Classifying Multiple Objects in Single Image

Hi everyone,

Absolutely loved the course - working through it again more slowly and in lesson 3 (around 54:30), someone asks if we’ll cover multiple object classification. Jeremy says we’ll likely get to it in Part 2.

A lot of part 2 went over my head but did we get to this - how to classify multiple objects in an image? Like there are 3 cats in this photo type of thing? I suppose the stuff in the final lesson on the Tiramisu architecture for segmentation is this if you counted distinct segment blobs but there would be obvious problems with this (disjoint blobs for single object e.g. person behind a pole OR single blog for multiple objects e.g. cats together on a couch)

Any pointers for multiple-object classification would be appreicated :slight_smile:



Good question. The Kaggle Sea Lions challenge is one such task. Identifying various kinds of objects in an image and then counts of each or any downstream task. Any general ideas on how to tackle these kinds of problems?

The only idea I’ve come up with is segmentations + counting blobs.

Or maybe using the heatmap approach from lesson 7.

Keen to hear if anyone has ideas for a more robust solution :slight_smile:

Object detection models (faster-rcnn, SSD and YOLO) might work.

Here is the blog post of 8th place solution of fisheries competition:


Found this thread really helpful for SSD: About bounding box localization

I’m trying it out today so I’ll let you know.

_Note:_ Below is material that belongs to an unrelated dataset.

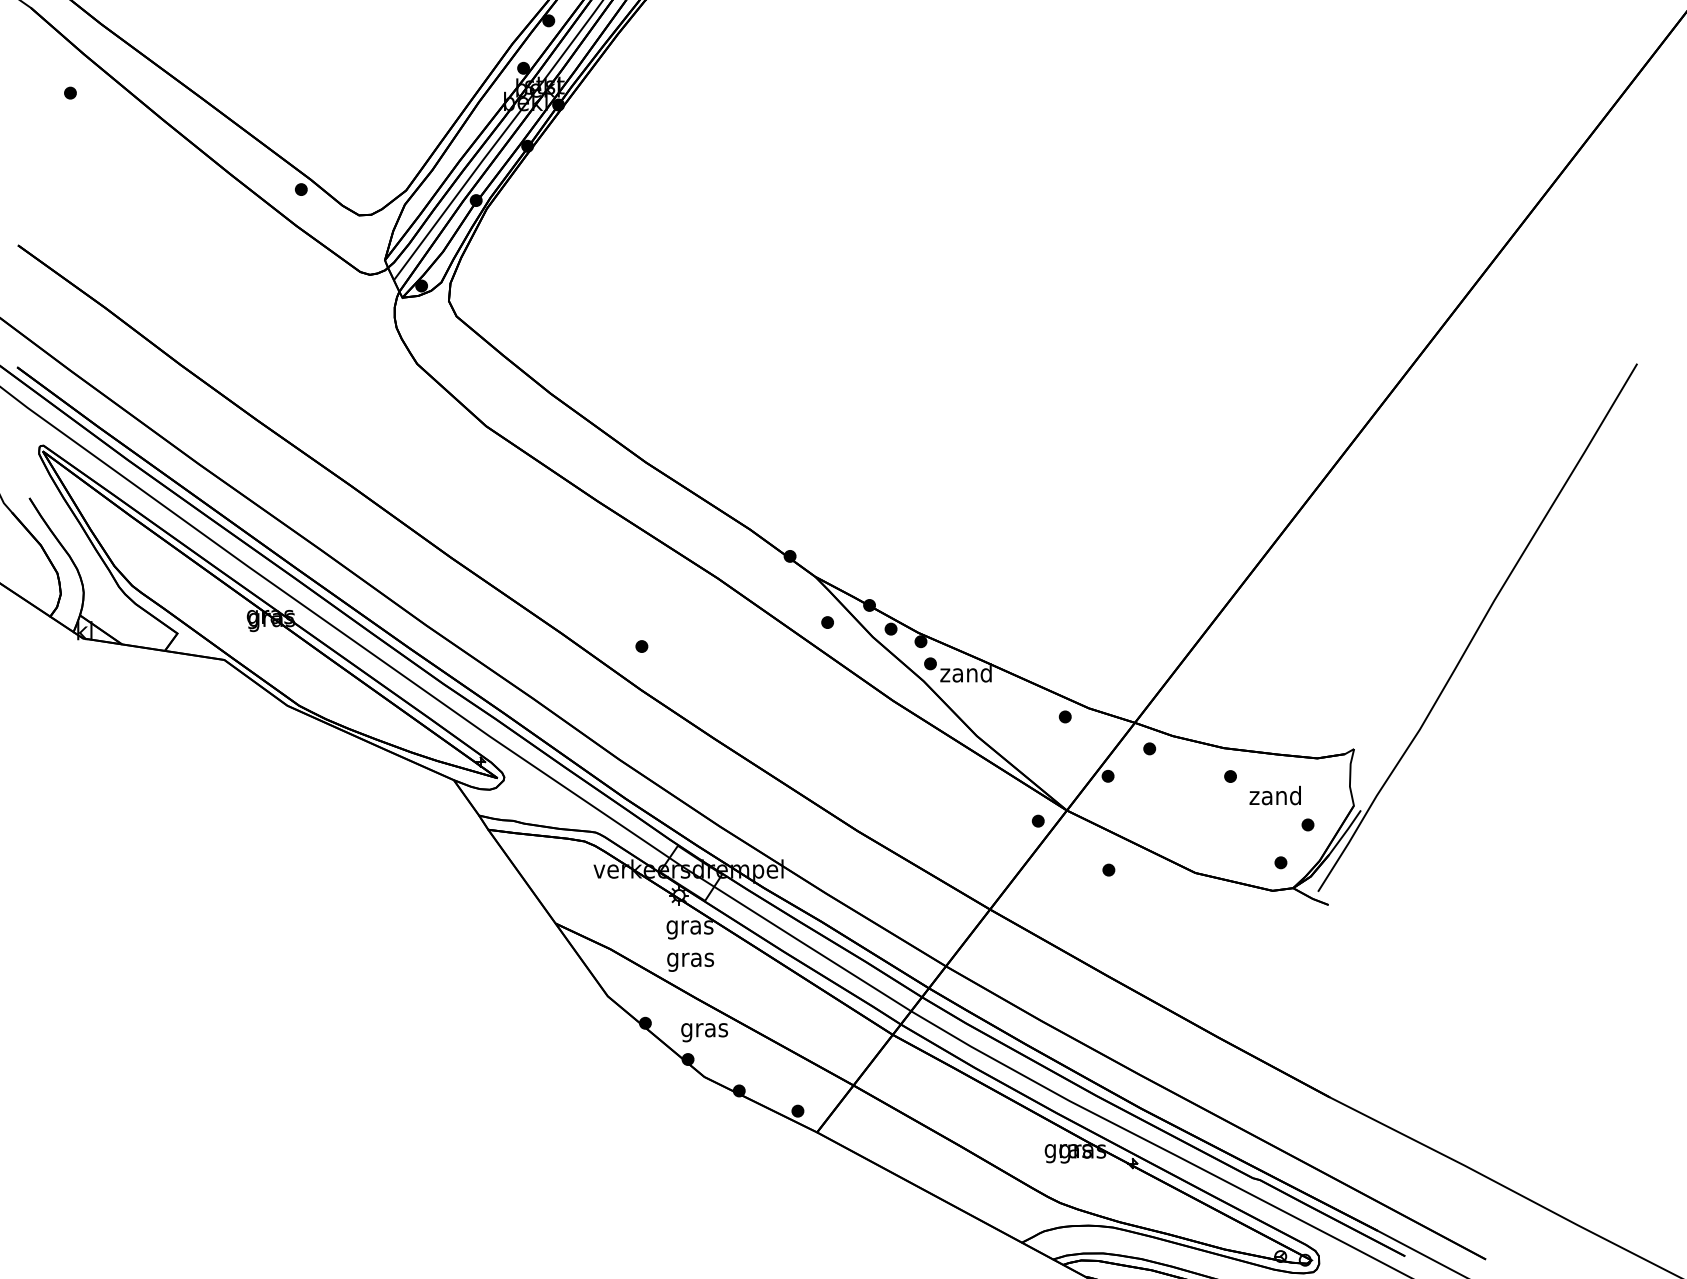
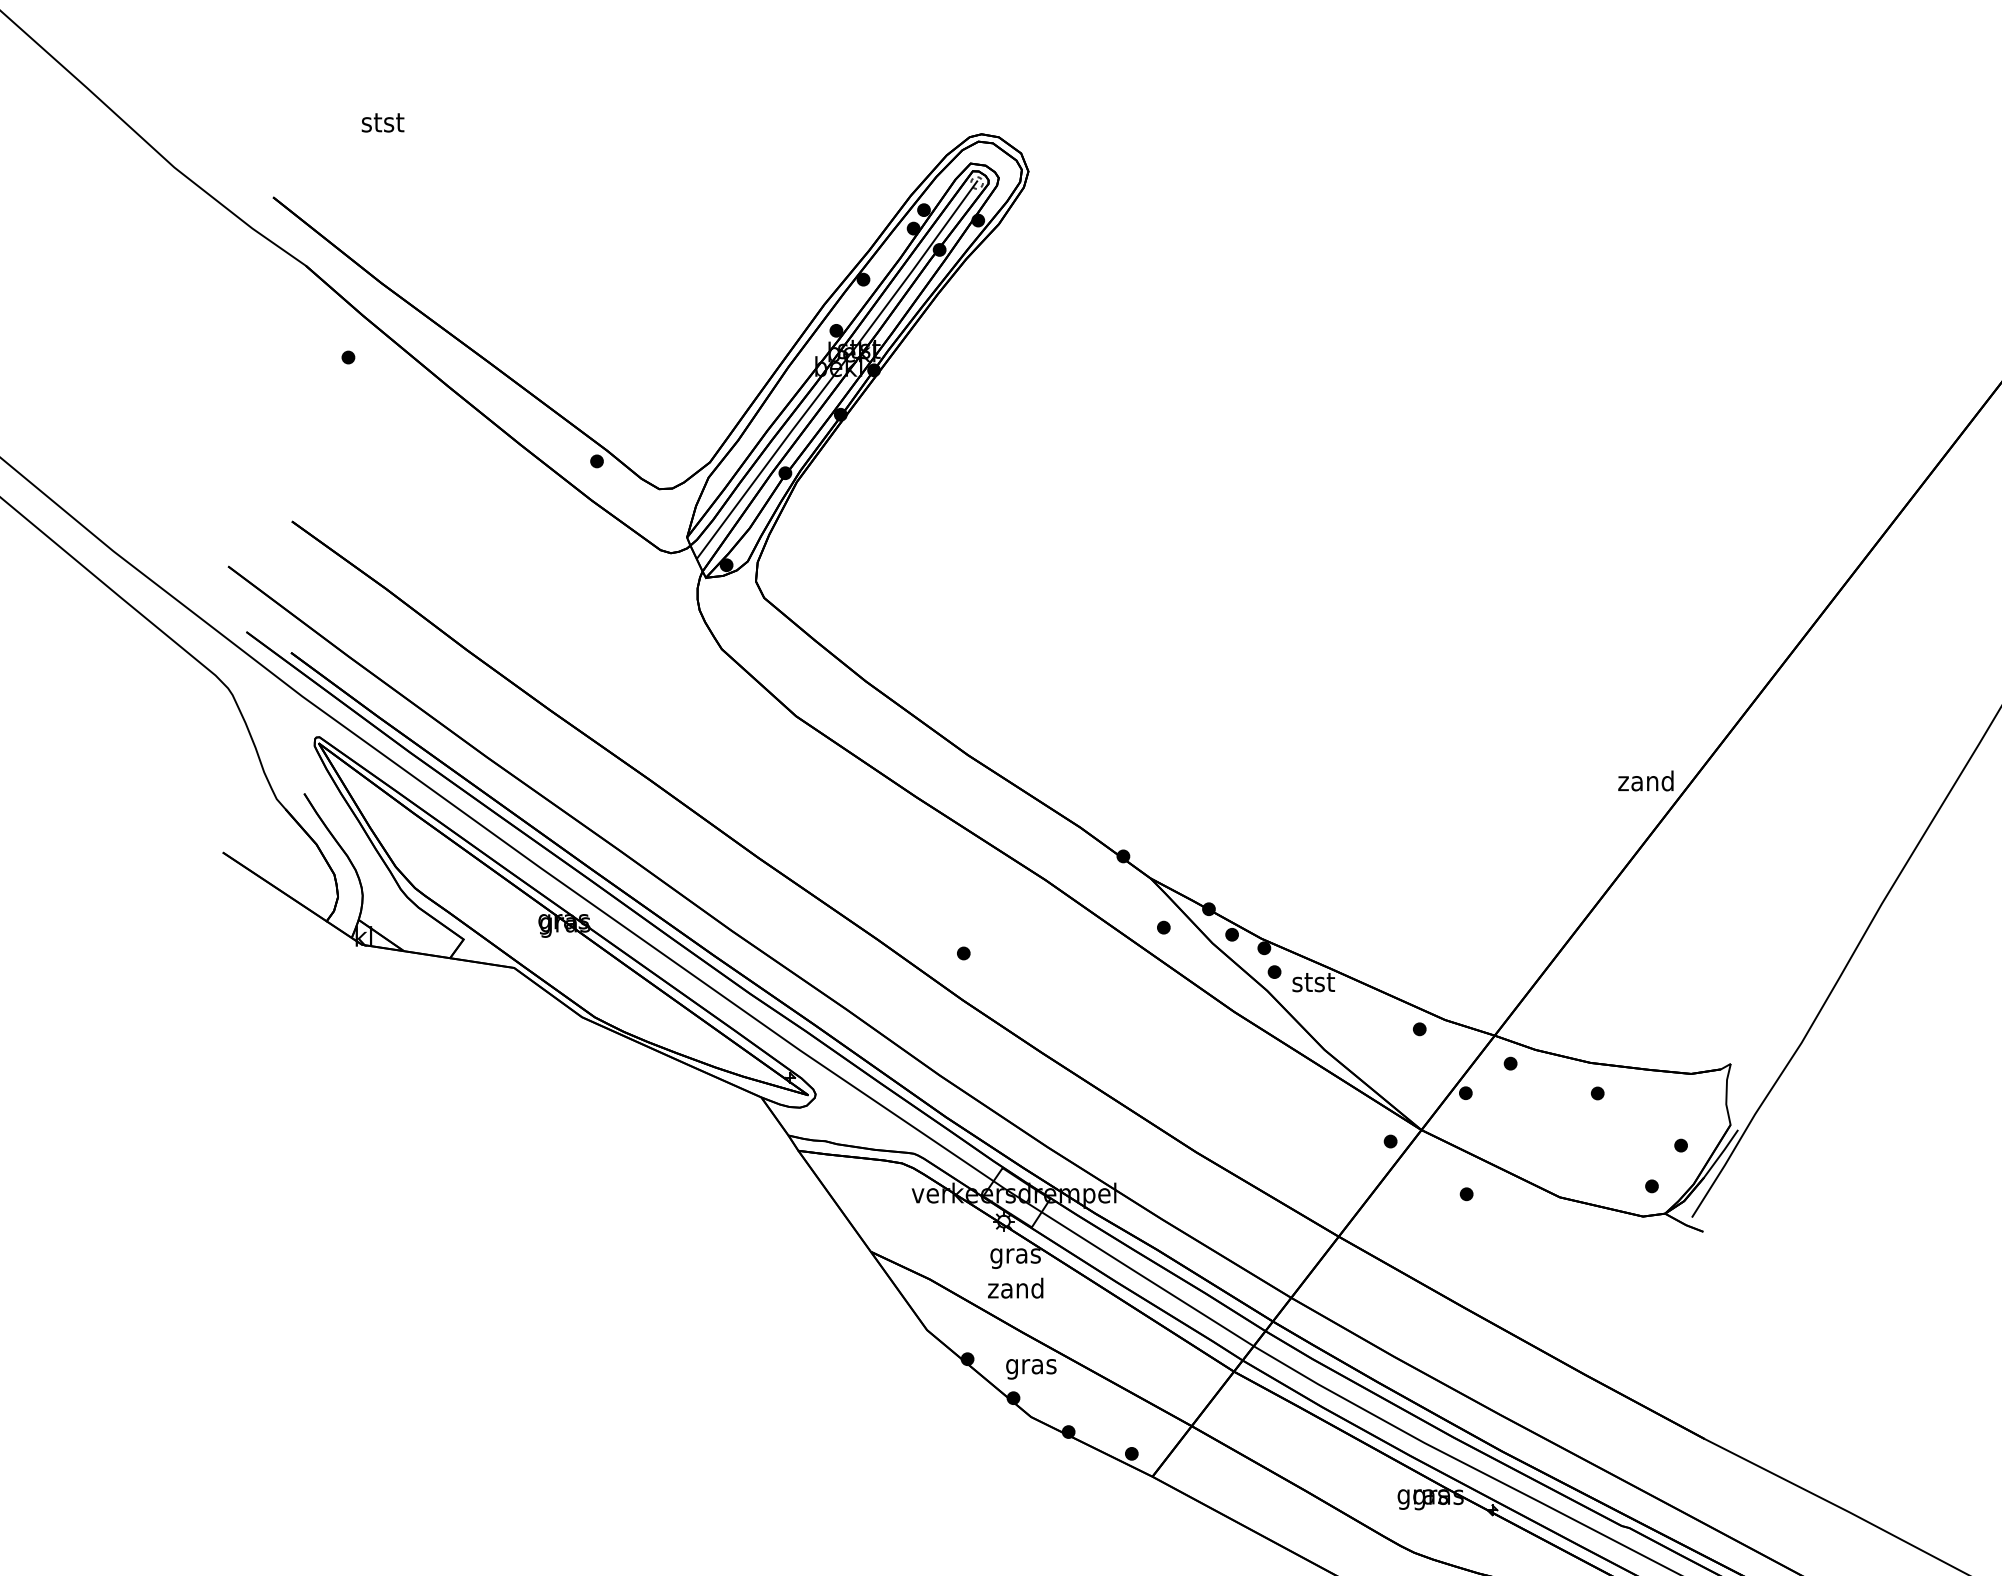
text: (965, 672) -> (1312, 981), zand -> stst
text: (1274, 795) -> (1645, 780), moved
text: (689, 959) -> (1015, 1290), gras -> zand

I never got Faster RCNN working on a custom data set… but maybe someone more experienced than me can give it a shot. I tried both pytorch and caffe backends. Here is a tensorflow version I haven’t tried yet.

DenseCap may be worth a look as well. It goes a little beyond what you need but I’ve heard the code is high quality and I know of at least one group that got it to work. The same group struggled with YOLO.

Isn’t that what the attention models were about? So you’d couple a CNN trained on single objects with a RNN and the RNN decides where the CNN has to look for matches. I heard that’s also how google approached the challenge of spotting house numbers in google street view pictures.

Awesome, thanks everyone for the ideas and suggestions - will start looking at YOLO and report back :slight_smile: